BMC Bioinformatics. 2014;15 Suppl 9(Suppl 9):S7. doi: 10.1186/1471-2105-15-S9-S7. Epub 2014 Sep 10.
Data from large Next Generation Sequencing (NGS) experiments present challenges both in terms of costs associated with storage and in time required for file transfer. It is sometimes possible to store only a summary relevant to particular applications, but generally it is desirable to keep all information needed to revisit experimental results in the future. Thus, the need for efficient lossless compression methods for NGS reads arises. It has been shown that NGS-specific compression schemes can improve results over generic compression methods, such as the Lempel-Ziv algorithm, Burrows-Wheeler transform, or Arithmetic Coding. When a reference genome is available, effective compression can be achieved by first aligning the reads to the reference genome, and then encoding each read using the alignment position combined with the differences in the read relative to the reference. These reference-based methods have been shown to compress better than reference-free schemes, but the alignment step they require demands several hours of CPU time on a typical dataset, whereas reference-free methods can usually compress in minutes.

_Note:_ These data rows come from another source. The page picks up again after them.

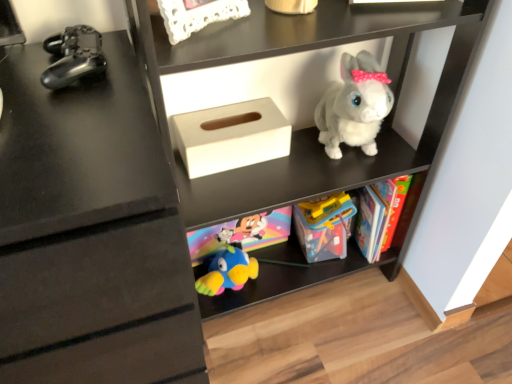
Measure the distance between point (188,185) and camera.

A distance of 38.23 inches exists between point (188,185) and camera.

From the picture: Measure the distance between translucent plastic toy at center, placed as the third toy when sorted from front to back, and camera.

The depth of translucent plastic toy at center, placed as the third toy when sorted from front to back, is 1.07 meters.

The image size is (512, 384). In order to click on fluffy white plush rabbit at upper right, which appears as the 2th toy when viewed from the front in this screenshot , I will do `click(354, 106)`.

In order to face fluffy white plush rabbit at upper right, the 1th toy in the right-to-left sequence, should I rotate leftwards or rightwards?

Turn right by 13.534 degrees to look at fluffy white plush rabbit at upper right, the 1th toy in the right-to-left sequence.

Find the location of `metallic black controller at left, which is counted as the third toy, starting from the back`. metallic black controller at left, which is counted as the third toy, starting from the back is located at coordinates (73, 56).

Is metallic black controller at left, marked as the first toy in a left-to-right arrangement, wider than white matte plush rabbit at upper center?

In fact, metallic black controller at left, marked as the first toy in a left-to-right arrangement, might be narrower than white matte plush rabbit at upper center.

From the image's perspective, which is below, metallic black controller at left, marked as the first toy in a left-to-right arrangement, or white matte plush rabbit at upper center?

white matte plush rabbit at upper center, from the image's perspective.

We present a new approach that achieves highly efficient compression by using a reference genome, but completely circumvents the need for alignment, affording a great reduction in the time needed to compress. In contrast to reference-based methods that first align reads to the genome, we hash all reads into Bloom filters to encode, and decode by querying the same Bloom filters using read-length subsequences of the reference genome. Further compression is achieved by using a cascade of such filters.

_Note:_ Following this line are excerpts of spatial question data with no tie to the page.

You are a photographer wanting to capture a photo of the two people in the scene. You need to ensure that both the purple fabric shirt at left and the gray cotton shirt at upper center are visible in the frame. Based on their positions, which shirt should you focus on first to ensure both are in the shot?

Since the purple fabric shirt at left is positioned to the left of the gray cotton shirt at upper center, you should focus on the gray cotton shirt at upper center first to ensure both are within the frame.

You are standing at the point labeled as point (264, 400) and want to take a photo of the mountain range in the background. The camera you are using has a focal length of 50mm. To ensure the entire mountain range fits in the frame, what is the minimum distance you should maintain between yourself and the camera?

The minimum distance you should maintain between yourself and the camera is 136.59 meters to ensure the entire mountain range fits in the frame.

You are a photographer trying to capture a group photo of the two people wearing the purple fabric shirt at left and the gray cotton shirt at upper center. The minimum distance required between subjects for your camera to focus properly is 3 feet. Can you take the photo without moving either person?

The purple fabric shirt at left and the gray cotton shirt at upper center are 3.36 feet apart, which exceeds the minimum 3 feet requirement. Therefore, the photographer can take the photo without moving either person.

Our method, called BARCODE, runs an order of magnitude faster than reference-based methods, while compressing an order of magnitude better than reference-free methods, over a broad range of sequencing coverage. In high coverage (50-100 fold), compared to the best tested compressors, BARCODE saves 80-90% of the running time while only increasing space slightly.
大规模下一代测序(NGS)实验的数据在存储成本和文件传输所需时间方面都存在挑战。有时可以只存储与特定应用相关的摘要,但通常需要保留所有信息,以便将来重新访问实验结果。因此,需要针对 NGS 读取的高效无损压缩方法。已经表明,NGS 特定的压缩方案可以改善通用压缩方法(例如 Lempel-Ziv 算法、Burrows-Wheeler 变换或算术编码)的结果。当存在参考基因组时,可以通过首先将读取与参考基因组对齐,然后使用对齐位置与读取相对于参考的差异相结合来对每个读取进行编码,从而实现有效的压缩。这些基于参考的方法已被证明比无参考方案压缩得更好,但它们所需的对齐步骤在典型数据集上需要数小时的 CPU 时间,而无参考方法通常可以在几分钟内压缩。
我们提出了一种新方法,该方法通过使用参考基因组实现了高效压缩,但完全避免了对齐的需要,大大减少了压缩所需的时间。与首先将读取与基因组对齐的基于参考的方法相反,我们将所有读取哈希到布隆过滤器中进行编码,并通过查询参考基因组的读取长度子序列来查询相同的布隆过滤器进行解码。通过使用此类过滤器的级联,可以进一步压缩。
我们的方法称为 BARCODE,与基于参考的方法相比,运行速度快一个数量级,而与无参考的方法相比,压缩速度快一个数量级,适用于广泛的测序覆盖范围。在高覆盖率(50-100 倍)下,与经过最佳测试的压缩器相比,BARCODE 节省了 80-90%的运行时间,而仅略微增加了空间。